It's not everyday you read an anti-war poem that takes place in a bar. But Thomas Hardy isn't an everyday kind of poet. And the Boer War wasn't your everyday war either.
Way back in the late 1800s, after mastering the novel like nobody's business, Hardy thought he'd give poetry the old college try. In 1898, he published his first volume of poems, and not long after that, the Boer Wars broke out in South Africa. What do these two things have to do with each other?
Well, Hardy did not like what he saw, and thought poetry might help him air his dovish beef with the world. And that's why, more than a century later, we're sitting here reading his scathing poetic critique of war—"The Man He Killed."
See, the Boer Wars were not your mama's wars. They were incredibly violent, and the Brits committed more than their share of atrocities, including rounding up the Boers (South African farmers) in concentration camps, where many perished. Almost 100,000 lives were lost in total, and while the war had widespread support in Great Britain, it didn't exactly boost their rep elsewhere.

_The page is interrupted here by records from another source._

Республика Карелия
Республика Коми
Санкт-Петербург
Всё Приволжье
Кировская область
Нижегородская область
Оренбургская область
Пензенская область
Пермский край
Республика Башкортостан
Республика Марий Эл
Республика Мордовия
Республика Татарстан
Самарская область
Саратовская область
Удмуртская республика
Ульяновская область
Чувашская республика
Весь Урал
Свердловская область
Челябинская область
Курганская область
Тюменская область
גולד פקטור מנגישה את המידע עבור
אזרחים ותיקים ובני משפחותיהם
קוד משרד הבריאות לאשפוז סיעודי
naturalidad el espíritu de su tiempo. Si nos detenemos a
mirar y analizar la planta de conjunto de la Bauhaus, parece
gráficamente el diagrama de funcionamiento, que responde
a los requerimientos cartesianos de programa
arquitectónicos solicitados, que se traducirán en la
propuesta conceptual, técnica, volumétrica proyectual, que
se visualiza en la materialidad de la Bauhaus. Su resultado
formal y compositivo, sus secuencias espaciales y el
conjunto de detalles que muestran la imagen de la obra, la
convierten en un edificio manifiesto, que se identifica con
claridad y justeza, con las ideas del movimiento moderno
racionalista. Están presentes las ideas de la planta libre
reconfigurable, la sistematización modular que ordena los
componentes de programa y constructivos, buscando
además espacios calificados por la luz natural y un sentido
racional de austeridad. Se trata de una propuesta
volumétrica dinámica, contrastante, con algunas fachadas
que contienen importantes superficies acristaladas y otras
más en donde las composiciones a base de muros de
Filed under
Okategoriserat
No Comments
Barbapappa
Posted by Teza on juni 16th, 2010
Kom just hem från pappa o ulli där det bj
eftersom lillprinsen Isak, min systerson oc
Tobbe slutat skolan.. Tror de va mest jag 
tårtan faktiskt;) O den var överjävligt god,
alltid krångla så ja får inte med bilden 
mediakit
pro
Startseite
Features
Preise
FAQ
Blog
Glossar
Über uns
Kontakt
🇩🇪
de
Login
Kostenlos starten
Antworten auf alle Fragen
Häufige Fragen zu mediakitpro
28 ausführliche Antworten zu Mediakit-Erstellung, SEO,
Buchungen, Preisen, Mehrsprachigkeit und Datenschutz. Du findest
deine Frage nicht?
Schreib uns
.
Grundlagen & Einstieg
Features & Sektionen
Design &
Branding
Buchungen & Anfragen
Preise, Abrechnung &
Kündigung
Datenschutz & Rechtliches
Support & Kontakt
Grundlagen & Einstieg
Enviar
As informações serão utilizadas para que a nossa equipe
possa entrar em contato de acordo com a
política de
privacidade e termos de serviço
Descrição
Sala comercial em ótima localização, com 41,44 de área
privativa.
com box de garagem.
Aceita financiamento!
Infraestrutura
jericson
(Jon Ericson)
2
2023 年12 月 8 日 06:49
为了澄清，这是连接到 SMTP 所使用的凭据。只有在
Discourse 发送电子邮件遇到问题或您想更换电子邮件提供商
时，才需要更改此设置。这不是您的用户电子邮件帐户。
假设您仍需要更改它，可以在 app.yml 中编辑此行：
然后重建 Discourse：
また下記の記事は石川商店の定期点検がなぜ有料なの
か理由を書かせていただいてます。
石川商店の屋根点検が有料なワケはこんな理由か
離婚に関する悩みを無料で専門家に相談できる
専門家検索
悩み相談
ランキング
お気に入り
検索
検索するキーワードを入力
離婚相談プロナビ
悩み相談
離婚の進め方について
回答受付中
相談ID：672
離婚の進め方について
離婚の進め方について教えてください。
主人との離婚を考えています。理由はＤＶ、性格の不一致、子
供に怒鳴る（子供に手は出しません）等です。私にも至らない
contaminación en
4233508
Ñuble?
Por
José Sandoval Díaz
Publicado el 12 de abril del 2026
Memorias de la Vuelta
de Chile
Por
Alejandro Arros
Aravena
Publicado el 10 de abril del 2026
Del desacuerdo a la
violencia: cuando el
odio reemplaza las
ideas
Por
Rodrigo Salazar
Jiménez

To Hardy, this was all a little much. So he penned "The Man He Killed" to reveal the war for what he thought it really was—a messy, seemingly pointless conflict between groups who shouldn't really be at odds in the first place. The poem is piercing in its irony, haunting in its imagery, and more than a little depressing in general. And we can't help but wonder what Hardy would have made of World War I, which made the Boer Wars look like a bar fight.